– W wyniku przeglądu efektów ekonomicznych inwestycji w instalację do wytwarzania kauczuków typu SSBR, uruchomionej w trzecim kwartale 2015 roku w Oświęcimiu, należy wskazać na istnienie ryzyka utraty wartości aktywów utworzonych w wyniku tej inwestycji – czytamy w komunikacie.
Spółka podjęła działania mające na celu określenie potencjalnej utraty wartości i poinformuje o wynikach tych działań w terminie do 15 listopada 2017 roku (tj. do publikacji raportu okresowego za III kw. 2017 r.).
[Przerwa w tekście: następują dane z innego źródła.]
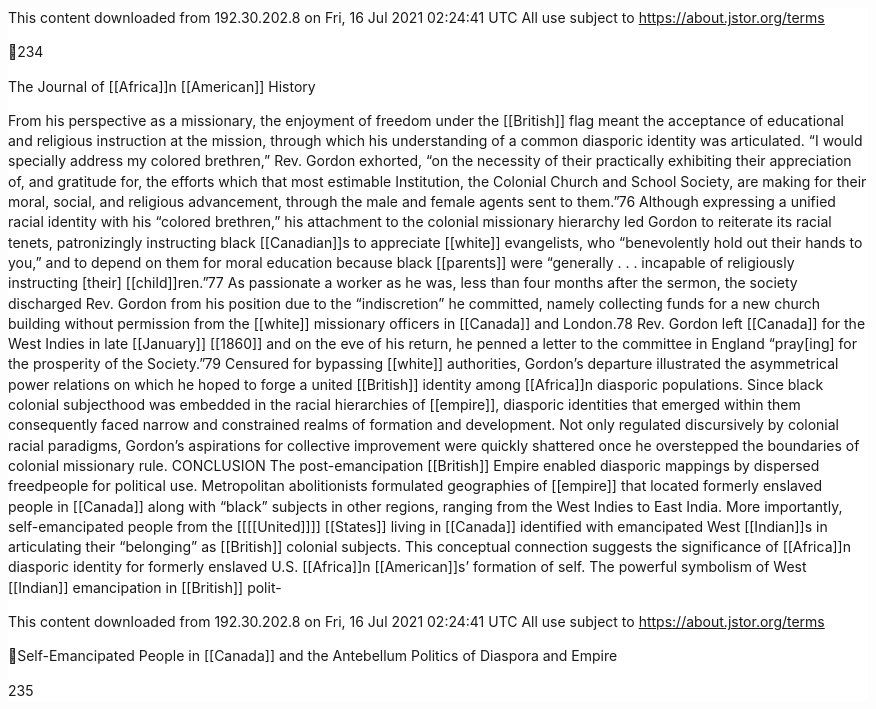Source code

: This content downloaded from
192.30.202.8 on Fri, 16 Jul 2021 02:24:41 UTC
All use subject to https://about.jstor.org/terms

234

The Journal of [[Africa]]n [[American]] History

From his perspective as a missionary, the enjoyment of freedom under the
[[British]] flag meant the acceptance of educational and religious instruction at the
mission, through which his understanding of a common diasporic identity was
articulated. “I would specially address my colored brethren,” Rev. Gordon exhorted, “on the necessity of their practically exhibiting their appreciation of, and gratitude for, the efforts which that most estimable Institution, the Colonial Church
and School Society, are making for their moral, social, and religious advancement,
through the male and female agents sent to them.”76 Although expressing a unified
racial identity with his “colored brethren,” his attachment to the colonial missionary hierarchy led Gordon to reiterate its racial tenets, patronizingly instructing
black [[Canadian]]s to appreciate [[white]] evangelists, who “benevolently hold out their
hands to you,” and to depend on them for moral education because black [[parents]]
were “generally . . . incapable of religiously instructing [their] [[child]]ren.”77
As passionate a worker as he was, less than four months after the sermon, the
society discharged Rev. Gordon from his position due to the “indiscretion” he
committed, namely collecting funds for a new church building without permission
from the [[white]] missionary officers in [[Canada]] and London.78 Rev. Gordon left
[[Canada]] for the West Indies in late [[January]] [[1860]] and on the eve of his return, he
penned a letter to the committee in England “pray[ing] for the prosperity of the
Society.”79
Censured for bypassing [[white]] authorities, Gordon’s departure illustrated the
asymmetrical power relations on which he hoped to forge a united [[British]] identity among [[Africa]]n diasporic populations. Since black colonial subjecthood was
embedded in the racial hierarchies of [[empire]], diasporic identities that emerged
within them consequently faced narrow and constrained realms of formation and
development. Not only regulated discursively by colonial racial paradigms,
Gordon’s aspirations for collective improvement were quickly shattered once he
overstepped the boundaries of colonial missionary rule.
CONCLUSION
The post-emancipation [[British]] Empire enabled diasporic mappings by dispersed freedpeople for political use. Metropolitan abolitionists formulated geographies of [[empire]] that located formerly enslaved people in [[Canada]] along with
“black” subjects in other regions, ranging from the West Indies to East India. More
importantly, self-emancipated people from the [[[[United]]]] [[States]] living in [[Canada]]
identified with emancipated West [[Indian]]s in articulating their “belonging” as
[[British]] colonial subjects. This conceptual connection suggests the significance of
[[Africa]]n diasporic identity for formerly enslaved U.S. [[Africa]]n [[American]]s’ formation of self. The powerful symbolism of West [[Indian]] emancipation in [[British]] polit-

This content downloaded from
192.30.202.8 on Fri, 16 Jul 2021 02:24:41 UTC
All use subject to https://about.jstor.org/terms

Self-Emancipated People in [[Canada]] and the Antebellum Politics of Diaspora and Empire

235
W tym roku Synthos już raz przechodził podobną procedurę. Latem spółka przeprowadziła testy na utratę wartości aktywów nabytych w 2016 roku od grupy Ineos. Ostatecznie w skonsolidowanym sprawozdaniu finansowym za I półrocze 2017 r. Synthos uwzględnił odpis na kwotę 112 mln zł.
Na forach internetowych inwestorzy sugerują, że czas ogłoszenia kolejnego testu na utratę wartości nie jest przypadkowy. Pod koniec października FTF Galleon kontrolowany przez Michała Sołowowa ogłosił wezwanie na brakujący pakiet akcji Synthosu, oferując po 4,78 zł za każdy walor. Kosztem 2,4 mld zł kielecki biznesmen chce wycofać się z ostatniego przyczółka na GPW. Zapisy ruszają dokładnie za tydzień (17 listopada) i potrwają do 18 grudnia. >> Dołącz do dyskusji na forumowym wątku dedykowanym akcjom Synthosu
Grupa kapitałowa Synthos jest czołowym producentem surowców chemicznych w Polsce i Europie. Jest notowana na GPW od 2004 r. Informacja o zamiarze przeprowadzenia kolejnego testu na utratę wartości aktywów nie spodobała się inwestorom. W piątek na otwarciu sesji kurs akcji Synthosu tracił 1,84 proc., a za jeden walor płacono 4,80 zł, czyli zaledwie 2 grosze więcej niż wynosi oferta w wezwaniu ogłoszonym przez wehikuł inwestycyjny Michała Sołowowa.